Both must happen simultaneously to become a security issue, and at least currently the first is not the case AFAIK; concerning the second I do not have much experience (but the closing of more and more bugs suggests to me that eventually a safe state might be reached.)
Perhaps it is a bit optimistic, but I am mainly thinking in comparison with policykit...

I doubt the whole thing, and I doubt the upstream quite severely based on their prior behaviour, and their attitude toward breaking things; the latter is fine in a pre-production project in testing, but counter-productive for software you entrust your system to. The design is terrible, and worse you have lots of integrated parts from one upstream pushing its One True Way, for what i can only see as business reasons, not software ones. From a software engineering pov, inverse coupling means you've failed hard, in my book.
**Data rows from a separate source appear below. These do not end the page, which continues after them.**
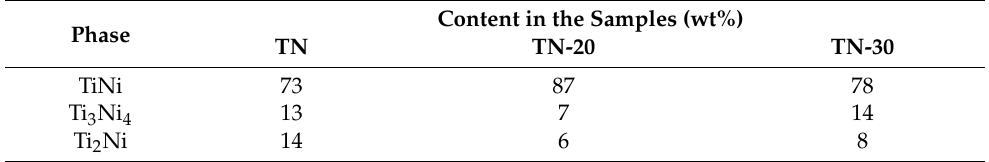
Table 1. Phase composition of the samples as evaluated by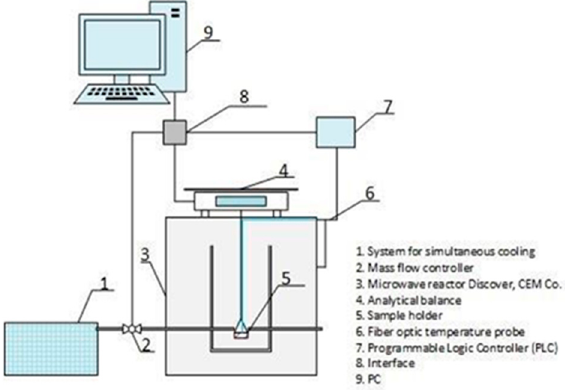
Figure 7. Scheme of the modified microwave device.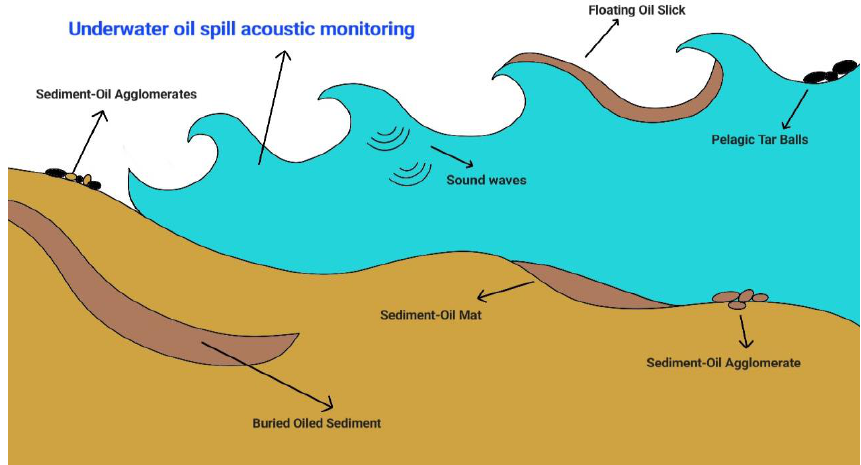
Figure 2. Conceptual model of various oil residues found in nearshore environments.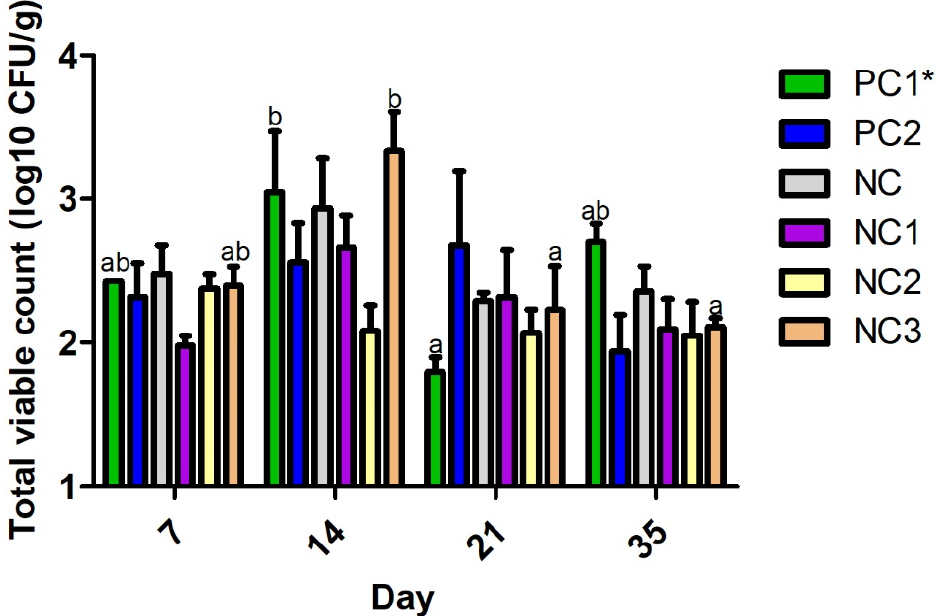
Figure 1. The effect of the plant materials on the bacterial load of Campylobacter spp. in the caecum from 7 to 35 days of age. Means without common superscripts ( ab ) indicate the significant differences (*, p < 0.05)between the treatments. PC1 = positive control 1 (NC+40mg/kg amoxicillin); PC2 = positive control 2 (recommended nutrient specification); NC = negative control (reduced nutrient specification); NC1 = NC + herb of A. pilosa Ledeb; NC2 = NC + herb of A. chinensis Bunge; and NC3 = NC + tuber of S. glabra Roxb.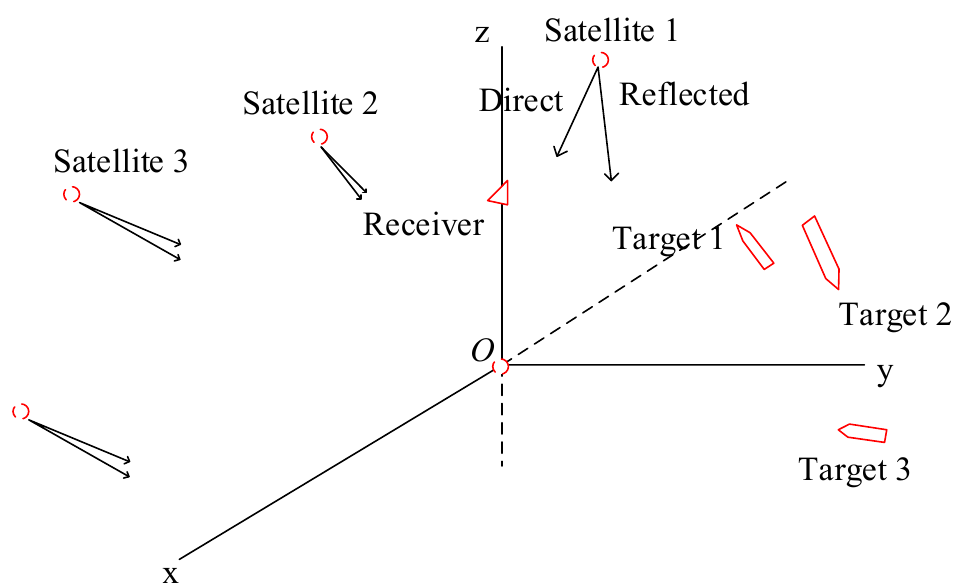
Figure 1. MIMO and multiple target BDS signal detection geometric model.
From a user pov, idiot-boxes don't work. They make power-users feel like idiots, and frustrate any attempt to fix what's happening, since the idiot-box thinks it knows better than you do. They keep new users in the dark, rather than incrementally introducing them to the myriad approaches they can use should they want to tweak things, all kept in simple plaintext configs, properly managed via dispatch-conf. Couple that with amateur kernel-rejects who also think they know better than their admin-users, and I simply don't want to know, in the same way that as someone who's worked in audio-engineering, I'd never even dream of using PulseFail.

It doesn't bother me what other people want to do, never has. I refuse to be told I can't express an opinion on someone else's software or approach though, just like a doctor can comment on the work of another, or a plumber can tell you that the guy who thinks he doesn't need to know what a wrench is, is not someone you want working on your boiler, however many books he's read. IMO modularity (and no that doesn't mean modularity within a project, as essential as that is to that project) is just as basic as a wrench.
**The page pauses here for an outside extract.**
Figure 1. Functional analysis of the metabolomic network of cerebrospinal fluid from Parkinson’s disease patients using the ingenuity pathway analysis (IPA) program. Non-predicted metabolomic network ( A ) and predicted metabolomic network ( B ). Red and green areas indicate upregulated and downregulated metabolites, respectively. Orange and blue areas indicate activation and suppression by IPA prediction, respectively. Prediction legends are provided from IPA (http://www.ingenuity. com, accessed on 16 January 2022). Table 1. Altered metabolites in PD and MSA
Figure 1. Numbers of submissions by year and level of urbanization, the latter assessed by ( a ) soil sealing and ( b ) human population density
Question tradition all you like, but inappropriate coupling, and this whole approach (ad-hoc javascript using v8, on top of polkit, on top of dbus, with systemd trying to pretend this isn't Unix), is like mixing electricity and water, afaic. Anyone I consulted for would be advised in no uncertain terms what I thought, right before I quit to avoid the professional liability/reputation damage. Sometimes it's better just to walk away.
Quote:
The strange thing is that despite these facts, I see many people opposing systemd but not so many opposing policykit: Otherwise threads like this would not have been started. Really, I do not understand this.

Threads like this are going to keep cropping up, since afaict, the systemd strategy is to arm-twist distros into requiring systemd for more and more things, via sympathetic developers and the dep-tree. Anyone who demurs gets labelled a hater, and then you're into the polarising "debate" with vipers who ignore the substantive points, and focus instead on anything they can nit-pick and exaggerate to question your standing, instead of addressing the point head-on. That gets tiring for anyone who has things to do.

Since we're a from-source distro, and indeed the only from-source Linux that can actually be used on a day-to-day basis, our users are going to notice those moves in the deptree, and rightly complain when their default install is treated as a second-class citizen. After all UberLord was a Gentoo developer when he wrote openrc, and some of us are rightly proud that such a project, and such a developer, were nurtured within Gentoo.

Even if we are a bit dismayed by the commit history since he left, and the moves its lead makes to subsume its interests to the systemd camp.

As ever, just my opinion, though I only realised the latter when someone else pointed the pattern out.